Source records
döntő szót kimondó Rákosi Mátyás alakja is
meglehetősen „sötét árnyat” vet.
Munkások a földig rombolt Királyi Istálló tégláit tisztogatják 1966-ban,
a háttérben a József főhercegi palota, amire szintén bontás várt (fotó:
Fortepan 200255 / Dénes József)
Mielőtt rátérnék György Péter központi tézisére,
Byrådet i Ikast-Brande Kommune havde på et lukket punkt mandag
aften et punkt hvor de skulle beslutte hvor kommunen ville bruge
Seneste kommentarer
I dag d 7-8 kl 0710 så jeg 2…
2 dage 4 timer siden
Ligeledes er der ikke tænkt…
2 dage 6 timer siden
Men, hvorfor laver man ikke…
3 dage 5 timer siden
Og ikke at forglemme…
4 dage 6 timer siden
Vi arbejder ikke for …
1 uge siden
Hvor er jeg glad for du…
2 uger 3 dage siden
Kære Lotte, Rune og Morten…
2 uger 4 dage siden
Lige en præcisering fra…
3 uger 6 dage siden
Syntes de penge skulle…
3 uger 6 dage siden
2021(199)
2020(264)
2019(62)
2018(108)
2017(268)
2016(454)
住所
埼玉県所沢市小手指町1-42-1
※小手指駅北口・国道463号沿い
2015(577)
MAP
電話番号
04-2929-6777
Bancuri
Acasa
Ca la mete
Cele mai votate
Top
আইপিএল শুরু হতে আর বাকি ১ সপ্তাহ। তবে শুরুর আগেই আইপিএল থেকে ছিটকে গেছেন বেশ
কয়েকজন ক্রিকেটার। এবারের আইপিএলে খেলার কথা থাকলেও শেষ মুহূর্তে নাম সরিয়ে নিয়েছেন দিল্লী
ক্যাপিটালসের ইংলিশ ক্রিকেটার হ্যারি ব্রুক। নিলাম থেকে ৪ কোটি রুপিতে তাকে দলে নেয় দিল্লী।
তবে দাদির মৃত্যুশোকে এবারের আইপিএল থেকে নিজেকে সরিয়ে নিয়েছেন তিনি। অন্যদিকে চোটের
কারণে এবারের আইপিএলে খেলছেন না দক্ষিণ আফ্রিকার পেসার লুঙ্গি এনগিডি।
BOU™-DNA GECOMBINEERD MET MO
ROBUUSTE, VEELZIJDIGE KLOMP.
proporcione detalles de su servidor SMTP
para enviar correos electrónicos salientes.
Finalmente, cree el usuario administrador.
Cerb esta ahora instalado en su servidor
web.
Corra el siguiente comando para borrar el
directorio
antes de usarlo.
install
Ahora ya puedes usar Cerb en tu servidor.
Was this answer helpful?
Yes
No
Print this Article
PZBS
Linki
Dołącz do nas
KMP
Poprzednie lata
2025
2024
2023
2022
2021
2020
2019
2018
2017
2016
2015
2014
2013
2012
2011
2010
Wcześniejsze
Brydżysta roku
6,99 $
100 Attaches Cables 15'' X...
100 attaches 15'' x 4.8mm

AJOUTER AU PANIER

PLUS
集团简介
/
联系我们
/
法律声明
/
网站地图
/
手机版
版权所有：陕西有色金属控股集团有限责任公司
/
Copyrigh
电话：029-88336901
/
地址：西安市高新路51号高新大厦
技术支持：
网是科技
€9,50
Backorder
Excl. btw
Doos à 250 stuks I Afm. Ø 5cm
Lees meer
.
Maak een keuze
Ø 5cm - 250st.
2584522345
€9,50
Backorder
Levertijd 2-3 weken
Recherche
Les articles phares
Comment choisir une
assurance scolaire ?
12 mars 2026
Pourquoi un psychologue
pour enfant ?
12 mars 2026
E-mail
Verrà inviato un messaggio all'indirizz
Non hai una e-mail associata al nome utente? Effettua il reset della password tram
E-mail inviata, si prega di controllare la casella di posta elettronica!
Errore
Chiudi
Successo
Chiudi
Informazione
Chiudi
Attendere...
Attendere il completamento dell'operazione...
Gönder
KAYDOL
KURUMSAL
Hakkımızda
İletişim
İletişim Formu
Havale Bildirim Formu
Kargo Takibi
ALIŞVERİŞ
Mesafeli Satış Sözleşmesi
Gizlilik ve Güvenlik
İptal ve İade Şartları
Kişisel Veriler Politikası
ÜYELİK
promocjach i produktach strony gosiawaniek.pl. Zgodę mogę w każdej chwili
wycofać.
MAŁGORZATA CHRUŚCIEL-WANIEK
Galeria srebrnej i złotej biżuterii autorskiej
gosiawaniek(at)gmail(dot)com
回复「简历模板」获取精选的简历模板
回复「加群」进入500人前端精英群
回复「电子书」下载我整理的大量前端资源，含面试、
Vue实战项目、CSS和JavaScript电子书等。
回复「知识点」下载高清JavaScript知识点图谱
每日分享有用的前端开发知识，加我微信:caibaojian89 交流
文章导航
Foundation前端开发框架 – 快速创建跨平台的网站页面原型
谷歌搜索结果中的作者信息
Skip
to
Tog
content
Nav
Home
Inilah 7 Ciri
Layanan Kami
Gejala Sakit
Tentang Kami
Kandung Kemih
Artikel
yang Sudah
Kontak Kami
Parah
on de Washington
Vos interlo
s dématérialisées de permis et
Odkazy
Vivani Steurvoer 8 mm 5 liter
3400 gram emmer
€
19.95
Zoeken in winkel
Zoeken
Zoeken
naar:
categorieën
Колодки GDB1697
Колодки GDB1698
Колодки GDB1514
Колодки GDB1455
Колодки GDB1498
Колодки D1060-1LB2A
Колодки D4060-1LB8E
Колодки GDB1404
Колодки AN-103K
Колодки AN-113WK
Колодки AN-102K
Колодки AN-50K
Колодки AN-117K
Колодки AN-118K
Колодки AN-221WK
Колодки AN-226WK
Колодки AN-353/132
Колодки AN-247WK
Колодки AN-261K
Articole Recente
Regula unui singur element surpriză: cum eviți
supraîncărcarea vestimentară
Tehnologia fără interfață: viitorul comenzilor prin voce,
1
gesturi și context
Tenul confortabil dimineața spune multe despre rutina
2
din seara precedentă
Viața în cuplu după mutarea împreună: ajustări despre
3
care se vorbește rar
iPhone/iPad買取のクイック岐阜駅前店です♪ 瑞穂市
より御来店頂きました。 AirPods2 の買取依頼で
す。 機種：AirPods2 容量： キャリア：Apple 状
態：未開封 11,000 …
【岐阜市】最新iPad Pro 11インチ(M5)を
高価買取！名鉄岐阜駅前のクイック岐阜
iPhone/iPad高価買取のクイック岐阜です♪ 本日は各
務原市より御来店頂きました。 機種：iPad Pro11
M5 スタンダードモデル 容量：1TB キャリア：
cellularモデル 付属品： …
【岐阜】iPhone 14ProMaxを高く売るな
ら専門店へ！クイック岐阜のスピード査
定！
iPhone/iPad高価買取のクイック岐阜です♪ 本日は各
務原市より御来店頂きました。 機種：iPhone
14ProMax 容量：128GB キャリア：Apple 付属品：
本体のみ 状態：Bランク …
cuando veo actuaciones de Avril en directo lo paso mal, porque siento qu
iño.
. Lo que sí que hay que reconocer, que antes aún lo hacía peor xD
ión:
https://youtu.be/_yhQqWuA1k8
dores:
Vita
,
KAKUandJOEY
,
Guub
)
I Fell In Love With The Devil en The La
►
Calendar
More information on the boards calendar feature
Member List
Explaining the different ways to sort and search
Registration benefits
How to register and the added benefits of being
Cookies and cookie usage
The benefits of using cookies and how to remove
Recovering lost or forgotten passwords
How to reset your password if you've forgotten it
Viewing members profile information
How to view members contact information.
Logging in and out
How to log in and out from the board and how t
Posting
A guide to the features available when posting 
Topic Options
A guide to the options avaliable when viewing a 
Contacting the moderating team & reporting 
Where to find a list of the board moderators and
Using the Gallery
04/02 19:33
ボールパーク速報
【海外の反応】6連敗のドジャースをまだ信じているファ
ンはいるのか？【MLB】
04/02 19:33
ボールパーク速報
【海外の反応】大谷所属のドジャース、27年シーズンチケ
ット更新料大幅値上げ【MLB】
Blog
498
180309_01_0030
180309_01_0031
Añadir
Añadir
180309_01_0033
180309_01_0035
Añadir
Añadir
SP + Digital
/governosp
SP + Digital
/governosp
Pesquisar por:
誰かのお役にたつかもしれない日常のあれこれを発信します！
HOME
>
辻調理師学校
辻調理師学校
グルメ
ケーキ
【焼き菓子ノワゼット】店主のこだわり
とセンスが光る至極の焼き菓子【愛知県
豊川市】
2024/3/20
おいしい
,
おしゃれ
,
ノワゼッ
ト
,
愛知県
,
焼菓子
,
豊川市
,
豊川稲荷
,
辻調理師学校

• _Problem to solve_
Rewrite the entries from the start through the line containing "Kære Lotte, Rune og Morten…", replacing "siden" with "tidligere" and leaving all else unchanged.

• _Response area_
döntő szót kimondó Rákosi Mátyás alakja is
meglehetősen „sötét árnyat” vet.
Munkások a földig rombolt Királyi Istálló tégláit tisztogatják 1966-ban,
a háttérben a József főhercegi palota, amire szintén bontás várt (fotó:
Fortepan 200255 / Dénes József)
Mielőtt rátérnék György Péter központi tézisére,
Byrådet i Ikast-Brande Kommune havde på et lukket punkt mandag
aften et punkt hvor de skulle beslutte hvor kommunen ville bruge
Seneste kommentarer
I dag d 7-8 kl 0710 så jeg 2…
2 dage 4 timer tidligere
Ligeledes er der ikke tænkt…
2 dage 6 timer tidligere
Men, hvorfor laver man ikke…
3 dage 5 timer tidligere
Og ikke at forglemme…
4 dage 6 timer tidligere
Vi arbejder ikke for …
1 uge tidligere
Hvor er jeg glad for du…
2 uger 3 dage tidligere
Kære Lotte, Rune og Morten…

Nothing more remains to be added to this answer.